How do scars interfere with motor control?

There are several different ways that scars interfere with motor control and contribute to chronic pain as well as other issues. I have organized these into three categories:

1) Mechanical 

through the mechanical pull of the scar itself which may be sticking many layers of tissue that should be able to move independently to each other, or reducing the movement in single layer of a joint capsule, ligament, or muscle tissue, or the fascial pull of the adhesions they form with the tissues around them 

2) Sensory/Motor (Somatic)

through the increase or decrease of sensory afferents (scar tissue has more nerve endings laid down around it) that can overwhelm or confuse the motor control center of the brain 

3) Emotional (Autonomic)

through emotional trauma that can interfere with motor control through the limbic system.

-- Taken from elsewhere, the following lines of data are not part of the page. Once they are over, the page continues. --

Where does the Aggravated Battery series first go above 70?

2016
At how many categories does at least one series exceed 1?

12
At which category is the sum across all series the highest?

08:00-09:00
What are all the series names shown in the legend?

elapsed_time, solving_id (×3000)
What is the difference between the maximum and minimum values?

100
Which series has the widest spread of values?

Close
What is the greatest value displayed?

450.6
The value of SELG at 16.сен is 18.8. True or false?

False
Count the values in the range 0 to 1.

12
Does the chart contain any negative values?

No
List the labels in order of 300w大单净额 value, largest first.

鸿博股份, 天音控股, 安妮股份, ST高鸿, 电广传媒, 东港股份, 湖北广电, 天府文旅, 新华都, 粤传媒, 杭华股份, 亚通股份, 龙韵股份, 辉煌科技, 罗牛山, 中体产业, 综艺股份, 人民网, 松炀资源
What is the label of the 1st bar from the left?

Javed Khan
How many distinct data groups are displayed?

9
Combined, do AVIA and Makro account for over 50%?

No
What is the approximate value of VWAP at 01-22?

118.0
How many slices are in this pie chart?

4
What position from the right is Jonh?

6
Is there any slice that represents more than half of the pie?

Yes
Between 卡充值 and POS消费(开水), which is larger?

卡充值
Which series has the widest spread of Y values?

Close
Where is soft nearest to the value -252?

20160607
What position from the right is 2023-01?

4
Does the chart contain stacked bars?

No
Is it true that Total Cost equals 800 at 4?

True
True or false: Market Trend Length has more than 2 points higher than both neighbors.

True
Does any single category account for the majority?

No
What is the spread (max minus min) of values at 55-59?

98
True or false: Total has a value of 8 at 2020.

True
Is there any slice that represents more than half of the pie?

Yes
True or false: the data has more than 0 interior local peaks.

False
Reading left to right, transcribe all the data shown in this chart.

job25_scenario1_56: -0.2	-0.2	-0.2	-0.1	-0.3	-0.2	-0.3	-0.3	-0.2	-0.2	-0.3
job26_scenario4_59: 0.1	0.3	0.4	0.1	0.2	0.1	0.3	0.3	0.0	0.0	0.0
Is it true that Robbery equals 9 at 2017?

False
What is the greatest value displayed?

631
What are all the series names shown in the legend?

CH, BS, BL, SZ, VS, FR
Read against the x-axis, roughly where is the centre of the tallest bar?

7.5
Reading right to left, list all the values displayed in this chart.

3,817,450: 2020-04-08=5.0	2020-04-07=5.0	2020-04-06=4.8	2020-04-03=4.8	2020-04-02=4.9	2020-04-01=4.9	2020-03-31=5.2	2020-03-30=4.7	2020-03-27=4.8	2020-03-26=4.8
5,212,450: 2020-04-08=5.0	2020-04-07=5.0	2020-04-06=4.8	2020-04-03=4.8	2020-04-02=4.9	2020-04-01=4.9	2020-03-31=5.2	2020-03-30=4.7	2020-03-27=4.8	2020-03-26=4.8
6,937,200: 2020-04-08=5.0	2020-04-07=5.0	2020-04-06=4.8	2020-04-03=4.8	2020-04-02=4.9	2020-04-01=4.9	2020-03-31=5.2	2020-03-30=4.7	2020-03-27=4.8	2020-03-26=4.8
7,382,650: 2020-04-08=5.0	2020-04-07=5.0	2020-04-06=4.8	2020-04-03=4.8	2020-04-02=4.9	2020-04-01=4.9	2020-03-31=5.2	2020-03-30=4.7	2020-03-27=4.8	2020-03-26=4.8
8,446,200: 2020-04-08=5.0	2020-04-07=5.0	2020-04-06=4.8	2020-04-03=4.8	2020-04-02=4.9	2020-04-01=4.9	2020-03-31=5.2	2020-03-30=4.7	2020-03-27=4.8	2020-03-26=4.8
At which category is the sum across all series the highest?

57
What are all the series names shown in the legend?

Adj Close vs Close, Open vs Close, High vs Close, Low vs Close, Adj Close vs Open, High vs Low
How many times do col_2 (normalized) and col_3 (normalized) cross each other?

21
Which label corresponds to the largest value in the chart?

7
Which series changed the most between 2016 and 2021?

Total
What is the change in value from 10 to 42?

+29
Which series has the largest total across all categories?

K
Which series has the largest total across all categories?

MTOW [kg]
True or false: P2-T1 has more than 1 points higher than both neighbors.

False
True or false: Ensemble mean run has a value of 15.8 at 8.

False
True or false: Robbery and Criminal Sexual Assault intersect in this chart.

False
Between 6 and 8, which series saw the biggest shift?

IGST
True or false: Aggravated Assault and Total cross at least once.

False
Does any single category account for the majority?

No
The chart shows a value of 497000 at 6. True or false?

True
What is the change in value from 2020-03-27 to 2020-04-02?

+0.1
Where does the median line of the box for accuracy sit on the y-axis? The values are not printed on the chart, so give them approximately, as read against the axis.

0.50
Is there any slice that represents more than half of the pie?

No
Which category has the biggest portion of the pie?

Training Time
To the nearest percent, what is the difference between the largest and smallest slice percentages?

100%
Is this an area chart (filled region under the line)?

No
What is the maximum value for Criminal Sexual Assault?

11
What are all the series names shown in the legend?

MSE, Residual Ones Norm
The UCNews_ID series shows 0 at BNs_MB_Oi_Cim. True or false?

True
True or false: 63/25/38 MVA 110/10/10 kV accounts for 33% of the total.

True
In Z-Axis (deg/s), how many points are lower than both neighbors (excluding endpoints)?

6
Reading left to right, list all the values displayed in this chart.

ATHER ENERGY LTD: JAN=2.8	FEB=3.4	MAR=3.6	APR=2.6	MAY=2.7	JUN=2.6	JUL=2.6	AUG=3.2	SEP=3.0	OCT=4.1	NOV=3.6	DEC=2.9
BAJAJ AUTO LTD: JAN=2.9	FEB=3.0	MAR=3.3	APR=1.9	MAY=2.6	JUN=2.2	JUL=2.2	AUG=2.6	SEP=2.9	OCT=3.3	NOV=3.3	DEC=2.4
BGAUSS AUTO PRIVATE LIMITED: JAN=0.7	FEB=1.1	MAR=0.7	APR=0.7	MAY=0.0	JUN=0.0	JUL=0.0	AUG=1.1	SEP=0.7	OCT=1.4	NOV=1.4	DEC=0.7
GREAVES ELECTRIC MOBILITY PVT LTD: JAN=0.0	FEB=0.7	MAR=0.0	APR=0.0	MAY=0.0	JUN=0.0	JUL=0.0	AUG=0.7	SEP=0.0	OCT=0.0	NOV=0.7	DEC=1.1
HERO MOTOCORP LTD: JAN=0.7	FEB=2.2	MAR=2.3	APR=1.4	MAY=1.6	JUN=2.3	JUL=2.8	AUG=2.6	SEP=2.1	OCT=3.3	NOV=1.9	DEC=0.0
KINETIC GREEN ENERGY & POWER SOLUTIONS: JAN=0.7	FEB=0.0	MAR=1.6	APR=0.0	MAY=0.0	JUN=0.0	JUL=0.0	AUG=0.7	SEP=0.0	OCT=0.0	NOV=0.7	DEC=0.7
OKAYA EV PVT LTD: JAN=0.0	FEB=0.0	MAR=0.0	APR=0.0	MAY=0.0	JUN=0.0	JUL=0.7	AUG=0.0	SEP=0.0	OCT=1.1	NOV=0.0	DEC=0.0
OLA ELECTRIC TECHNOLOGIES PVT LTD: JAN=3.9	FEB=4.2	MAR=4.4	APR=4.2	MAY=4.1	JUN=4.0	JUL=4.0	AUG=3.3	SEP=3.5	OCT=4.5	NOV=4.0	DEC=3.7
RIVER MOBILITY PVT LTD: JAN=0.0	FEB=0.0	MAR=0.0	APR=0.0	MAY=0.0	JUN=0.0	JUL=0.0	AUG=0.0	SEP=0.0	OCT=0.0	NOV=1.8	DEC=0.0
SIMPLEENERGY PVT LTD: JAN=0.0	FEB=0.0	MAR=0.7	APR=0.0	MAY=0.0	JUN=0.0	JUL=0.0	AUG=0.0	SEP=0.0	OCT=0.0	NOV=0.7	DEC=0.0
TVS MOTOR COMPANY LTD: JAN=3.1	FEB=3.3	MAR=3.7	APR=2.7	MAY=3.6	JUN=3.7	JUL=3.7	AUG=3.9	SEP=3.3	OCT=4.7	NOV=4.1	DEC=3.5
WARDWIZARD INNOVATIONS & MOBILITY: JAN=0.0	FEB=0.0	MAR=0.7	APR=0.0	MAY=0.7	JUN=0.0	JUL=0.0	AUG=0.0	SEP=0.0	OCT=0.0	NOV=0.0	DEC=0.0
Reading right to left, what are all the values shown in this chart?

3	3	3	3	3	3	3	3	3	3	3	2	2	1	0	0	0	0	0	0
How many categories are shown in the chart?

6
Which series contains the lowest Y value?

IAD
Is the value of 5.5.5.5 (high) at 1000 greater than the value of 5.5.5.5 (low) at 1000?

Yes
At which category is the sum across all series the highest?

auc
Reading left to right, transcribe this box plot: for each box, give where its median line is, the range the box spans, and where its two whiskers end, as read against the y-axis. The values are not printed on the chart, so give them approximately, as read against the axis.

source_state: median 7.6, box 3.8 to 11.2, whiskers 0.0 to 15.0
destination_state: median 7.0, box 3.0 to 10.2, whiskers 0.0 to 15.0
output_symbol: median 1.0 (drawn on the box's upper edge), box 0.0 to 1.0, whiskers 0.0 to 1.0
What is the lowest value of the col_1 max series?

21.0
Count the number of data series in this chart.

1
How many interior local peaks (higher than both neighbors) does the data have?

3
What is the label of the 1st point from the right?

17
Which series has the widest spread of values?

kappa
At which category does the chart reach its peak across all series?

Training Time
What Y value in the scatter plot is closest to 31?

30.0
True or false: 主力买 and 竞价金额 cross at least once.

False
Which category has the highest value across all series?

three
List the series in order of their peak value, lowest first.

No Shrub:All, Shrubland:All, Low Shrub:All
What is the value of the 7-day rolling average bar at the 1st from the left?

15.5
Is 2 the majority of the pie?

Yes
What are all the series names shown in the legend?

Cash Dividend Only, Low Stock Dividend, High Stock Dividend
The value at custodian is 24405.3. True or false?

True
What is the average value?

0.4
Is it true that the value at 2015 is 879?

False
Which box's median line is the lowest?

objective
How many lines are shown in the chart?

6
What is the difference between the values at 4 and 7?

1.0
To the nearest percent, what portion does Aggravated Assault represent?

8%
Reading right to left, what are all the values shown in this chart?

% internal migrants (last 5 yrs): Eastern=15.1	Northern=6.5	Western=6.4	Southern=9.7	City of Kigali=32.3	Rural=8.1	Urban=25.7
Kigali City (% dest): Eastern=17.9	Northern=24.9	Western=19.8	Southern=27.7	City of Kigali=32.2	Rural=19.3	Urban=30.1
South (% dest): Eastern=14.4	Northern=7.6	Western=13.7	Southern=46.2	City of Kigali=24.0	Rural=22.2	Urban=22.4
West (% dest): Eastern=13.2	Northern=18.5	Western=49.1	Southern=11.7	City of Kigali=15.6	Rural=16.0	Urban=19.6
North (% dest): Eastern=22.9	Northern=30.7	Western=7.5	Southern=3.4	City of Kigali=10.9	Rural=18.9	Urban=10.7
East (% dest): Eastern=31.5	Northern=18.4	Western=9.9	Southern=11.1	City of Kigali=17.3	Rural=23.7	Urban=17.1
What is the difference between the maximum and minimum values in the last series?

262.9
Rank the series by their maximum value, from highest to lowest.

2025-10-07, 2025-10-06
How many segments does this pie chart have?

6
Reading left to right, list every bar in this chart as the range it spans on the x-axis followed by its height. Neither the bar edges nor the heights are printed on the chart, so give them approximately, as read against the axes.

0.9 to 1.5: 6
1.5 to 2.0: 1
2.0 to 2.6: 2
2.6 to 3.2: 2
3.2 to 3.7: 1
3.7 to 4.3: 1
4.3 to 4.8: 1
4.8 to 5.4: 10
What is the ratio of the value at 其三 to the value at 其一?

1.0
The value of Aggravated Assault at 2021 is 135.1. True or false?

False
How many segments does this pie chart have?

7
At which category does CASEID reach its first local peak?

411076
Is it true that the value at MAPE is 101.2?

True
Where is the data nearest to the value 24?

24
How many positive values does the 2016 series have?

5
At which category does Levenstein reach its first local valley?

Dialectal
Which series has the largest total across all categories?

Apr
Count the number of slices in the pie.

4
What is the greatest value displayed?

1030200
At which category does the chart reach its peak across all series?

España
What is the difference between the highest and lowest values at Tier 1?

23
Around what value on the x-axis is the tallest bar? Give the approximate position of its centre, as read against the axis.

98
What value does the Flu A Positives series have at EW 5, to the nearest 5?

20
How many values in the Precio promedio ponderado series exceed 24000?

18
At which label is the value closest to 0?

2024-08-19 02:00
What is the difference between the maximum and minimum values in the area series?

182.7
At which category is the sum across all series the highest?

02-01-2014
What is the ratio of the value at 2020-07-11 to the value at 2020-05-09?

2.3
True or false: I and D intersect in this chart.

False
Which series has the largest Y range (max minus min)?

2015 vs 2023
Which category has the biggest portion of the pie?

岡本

Scar rehab work will address all three of these issues to some degree.  While  Integrative movement therapy is a trauma informed practice, it focuses on mechanical and sensory/motor issues. Clients who have a lot of unresolved emotional issues connected to their scars should also be seeking therapies intended to address these from other angles, such as somatic therapy and talk therapy. Referrals are availalbe. 

Types of Scars

I have many clients who have problem caused by scars –incontinence, joint pain, digestive issues, lack of mobility, posture issues, headaches, migraines, TMJ issues, diastis recti, back pain, knee pain, plantar fasciitis, hip pain and low back pain.


Some of these scars are recent, just healed and less than 2 months old. Many more of these scars are years and even decades old. Scars from early childhood can have particularly global effects, causing multiple problems through the body.  And old scars are almost more likely than new ones to be actively causing problems. It’s never too late to get a scar worked on. Some of the types of scars I have worked on include crush and spiral fractures that are hidden below the surface; surgical scars including those from infant, childhood and adult surgeries, extensive and multiple or overlapping abdominal surgurical scars; c-sections; laproscopic scars; scars from deep cuts made by jagged edges; radiation scars and burn scars; scarring caused by blunt force trauma and bruises; scarring from internal infections,  scars from choking, fascial scars, birth trauma scars (especially from forcep use); and self-inflicted scars.

Surgical Scars

Scars from surgeries, or scars made by sharp objects are very different from the scars created by internal fractures, infections, bruises, or burns. These scars will have a direction of pull created by the direction of the cut and the adhesions that are regulated by the skill of the surgeon as well as by the post-operative rehab or lack of rehab. 

Each scar has to be treated differently, but there are techniques that can be applied to the different types of scars in different areas. This is especially true for surgical scars that follow more regular and predictable patterns..

If you have scars and pain — there is a good chance there is a connection between the two.